I like these examples that predictably show the weaknesses of current models.

This reminds me of that example where someone asked an agent to improve a codebase in a loop overnight and they woke up to 100,000 lines of garbage [0]. Similarly you see people doing side-by-side of their implementation and what an AI did, which can also quite effectively show how AI can make quite poor architecture decisions.

This is why I think the “plan modes” and spec driven development are so important effective for agents, because it helps to avoid one of their main weaknesses.

[0] https://gricha.dev/blog/the-highest-quality-codebase

▲

pugworthy 2 days ago | parent [-]

To me, this doesn't show the weakness of current models, it shows the variability of prompts and the influence on responses. Because without the prompt it's hard to tell what influenced the outcome.

I had this long discussion today with a co-worker about the merits of detailed queries with lots of guidance .md documents, vs just asking fairly open ended questions. Spelling out in great detail what you want, vs just generally describing what you want the outcomes to be in general then working from there.

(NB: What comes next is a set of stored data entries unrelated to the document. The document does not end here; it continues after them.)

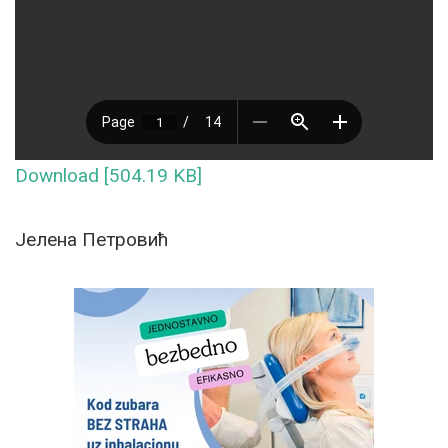
Download [504.19 KB]
Jелена Петровић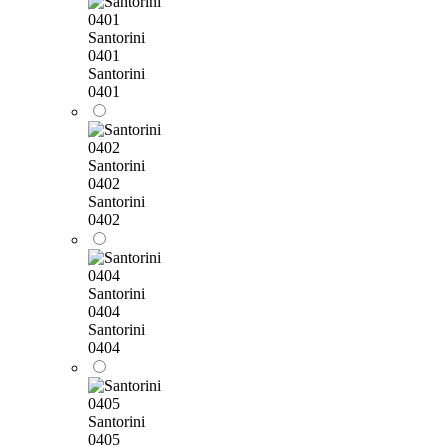
Santorini
0401
Santorini
0401
Santorini
0402
Santorini
0402
Santorini
0404
Santorini
0404
Santorini
0405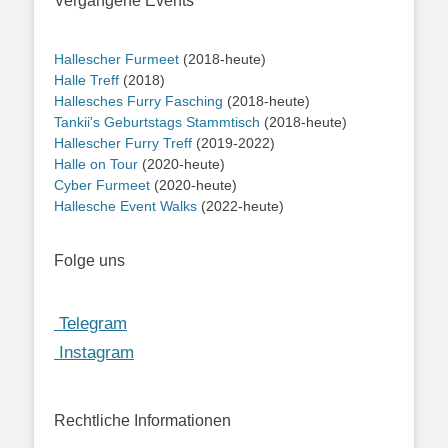
Vergangene Events
Hallescher Furmeet
(2018-heute)
Halle Treff
(2018)
Hallesches Furry Fasching
(2018-heute)
Tankii's Geburtstags Stammtisch
(2018-heute)
Hallescher Furry Treff
(2019-2022)
Halle on Tour
(2020-heute)
Cyber Furmeet
(2020-heute)
Hallesche Event Walks
(2022-heute)
Folge uns
Telegram
Instagram
Rechtliche Informationen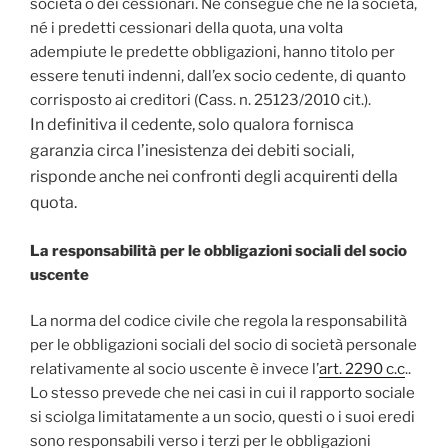
società o dei cessionari. Ne consegue che né la società,
né i predetti cessionari della quota, una volta
adempiute le predette obbligazioni, hanno titolo per
essere tenuti indenni, dall’ex socio cedente, di quanto
corrisposto ai creditori (Cass. n. 25123/2010 cit.).
In definitiva
il cedente, solo qualora fornisca
garanzia circa l’inesistenza dei debiti sociali,
risponde anche nei confronti degli acquirenti della
quota.
La responsabilità per le obbligazioni sociali del socio
uscente
La norma del codice civile che regola la responsabilità
per le obbligazioni sociali del socio di società personale
relativamente al socio uscente è invece l’
art. 2290 c.c
..
Lo stesso prevede che nei casi in cui il rapporto sociale
si sciolga limitatamente a un socio, questi o i suoi eredi
sono responsabili verso i terzi per le obbligazioni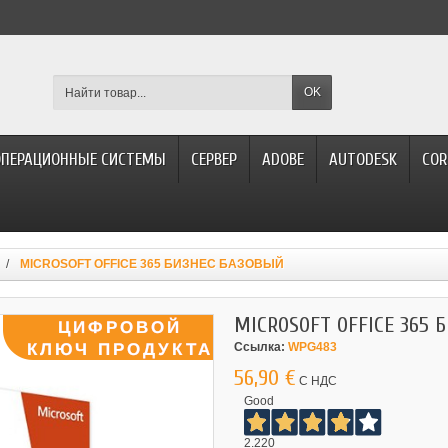
OK
ОПЕРАЦИОННЫЕ СИСТЕМЫ
СЕРВЕР
ADOBE
AUTODESK
COR
MICROSOFT OFFICE 365 БИЗНЕС БАЗОВЫЙ
MICROSOFT OFFICE 365 
Ссылка:
WPG483
56,90 €
С НДС
Good
2.220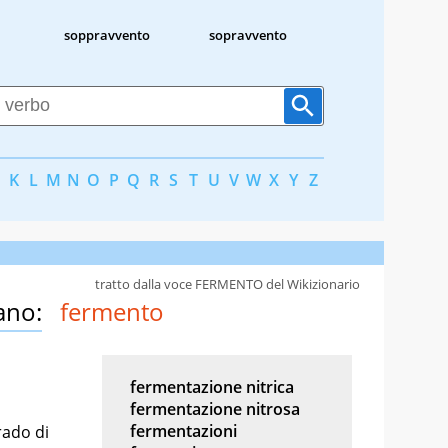
soppravvento
sopravvento
K
L
M
N
O
P
Q
R
S
T
U
V
W
X
Y
Z
tratto dalla voce FERMENTO del Wikizionario
ano:
fermento
fermentazione nitrica
fermentazione nitrosa
fermentazioni
rado di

His approach was to write a lot of agent files spelling out all kinds of things like code formatting style, well defined personas, etc. And here's me asking vague questions like, "I'm thinking of splitting off parts of this code base into a separate service, what do you think in general? Are there parts that might benefit from this?"

▲

sothatsit 2 days ago | parent | next [-]

It is definitely a weakness of current models. The fact that people find ways around those weaknesses does not mean the weaknesses do not exist.

Your approach is also very similar to spec driven development. Your spec is just a conversation instead of a planning document. Both approaches get ideas from your brain into the context window.

▲

OccamsMirror 2 days ago | parent | prev [-]

So which approach worked better?

	▲	pugworthy a day ago \| parent [-]
		Challenging to answer, because we're at different levels of programming. I'm Senior / Architect type with many years of experience programming, and he's an ME using code to help him with data processing and analysis. I have a hunch if you asked which approach we took based on background, you'd think I was the one using the detailed prompt approach and him the vague.